Pour Asclépiade comme pour Épicure, la nature n’est que l’ensemble des corpuscules, molécules ou atomes et de leurs combinaisons, les éléments des corps et les corps, les principes de l’univers et l’univers. Elle n’est pas une force intelligente, car les corpuscules, les molécules ou les atomes se meuvent, s’agrègent, se désagrègent au hasard ; et elle n’est pas même une force aveugle, car il n’y a rien autre chose dans les corpuscules, les molécules, comme dans les atomes, que la forme et le mouvement. Tous ces points sont communs au maître et au disciple. Mais, sur le dernier, il paraît qu’Asclépiade était plus explicite, plus exclusif qu’Épicure. Épicure, sans admettre la force ou les forces naturelles, admettait cependant les faits qui semblent en dénoncer l’existence, sauf à les expliquer selon ses principes. Il admettait par exemple que le fer est attiré par l’aimant, que la paille est attirée par l’ambre. De cette double attraction, il rendait compte à sa manière, par des rapports de configuration entre les atomes du fer et de l’aimant, entre les atomes de la paille et de l’ambre. Asclépiade était plus radical : il niait les faits, si évidents qu’il fussent, au nom de la doctrine. Il niait l’attraction, il niait toute propriété, il niait toute force, parce que sa doctrine ne lui paraissait comporter ni attraction, ni propriété, ni force. Et Galien, qui nous a conservé ces renseignements[2], conclut un peu témérairement et sans nulle politesse qu’Asclépiade, qui conteste ce qui lui saute aux yeux, est un menteur, et Épicure, qui explique ce qu’il ne peut expliquer, un sophiste[3].
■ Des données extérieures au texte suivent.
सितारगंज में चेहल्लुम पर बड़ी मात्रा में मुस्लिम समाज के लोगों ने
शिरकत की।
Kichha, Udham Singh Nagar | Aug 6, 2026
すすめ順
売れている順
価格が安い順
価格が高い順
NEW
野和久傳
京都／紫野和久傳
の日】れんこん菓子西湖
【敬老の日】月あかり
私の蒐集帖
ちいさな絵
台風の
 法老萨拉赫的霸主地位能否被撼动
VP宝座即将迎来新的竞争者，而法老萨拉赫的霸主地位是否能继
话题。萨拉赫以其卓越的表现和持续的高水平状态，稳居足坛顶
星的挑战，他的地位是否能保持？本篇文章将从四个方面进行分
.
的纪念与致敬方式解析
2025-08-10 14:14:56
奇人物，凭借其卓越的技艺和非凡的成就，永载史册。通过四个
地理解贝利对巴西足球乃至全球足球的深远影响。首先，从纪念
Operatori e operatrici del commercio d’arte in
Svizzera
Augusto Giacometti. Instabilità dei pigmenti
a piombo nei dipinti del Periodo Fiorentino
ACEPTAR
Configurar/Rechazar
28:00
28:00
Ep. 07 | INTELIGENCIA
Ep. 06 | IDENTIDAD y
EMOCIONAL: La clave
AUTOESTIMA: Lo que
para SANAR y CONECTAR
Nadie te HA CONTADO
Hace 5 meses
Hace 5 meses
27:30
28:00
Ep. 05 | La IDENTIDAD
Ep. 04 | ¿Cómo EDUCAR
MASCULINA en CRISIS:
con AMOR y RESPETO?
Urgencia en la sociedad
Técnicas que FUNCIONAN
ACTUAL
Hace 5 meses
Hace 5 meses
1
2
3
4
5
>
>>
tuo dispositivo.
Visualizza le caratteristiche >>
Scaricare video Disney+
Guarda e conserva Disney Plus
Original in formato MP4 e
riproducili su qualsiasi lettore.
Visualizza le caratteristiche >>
Sur la nature humaine, et d’abord sur le corps humain, Asclépiade, sans sortir de l’Épicurisme, semble avoir encore sa physionomie propre. En sa qualité de médecin, préoccupé de la santé, de la maladie et de leurs causes, il attache une importance particulière aux pores, qui sont le vide présent à l’intérieur du corps, comme partout. Le corps humain est composé de pores aussi bien que de

  1. Ou bien le traité perdu de Galien, en 8 livres. Des dogmes d’Asclépiade.
  2. Lire, Des facult. nat., l. I, tout le chapitre 4.
  3. Épicure était cependant, n’en déplaise à Galien et à sa doctrine, sur le chemin du vrai, témoin la théorie contemporaine de l’équivalence des forces et de leur réduction au mouvement.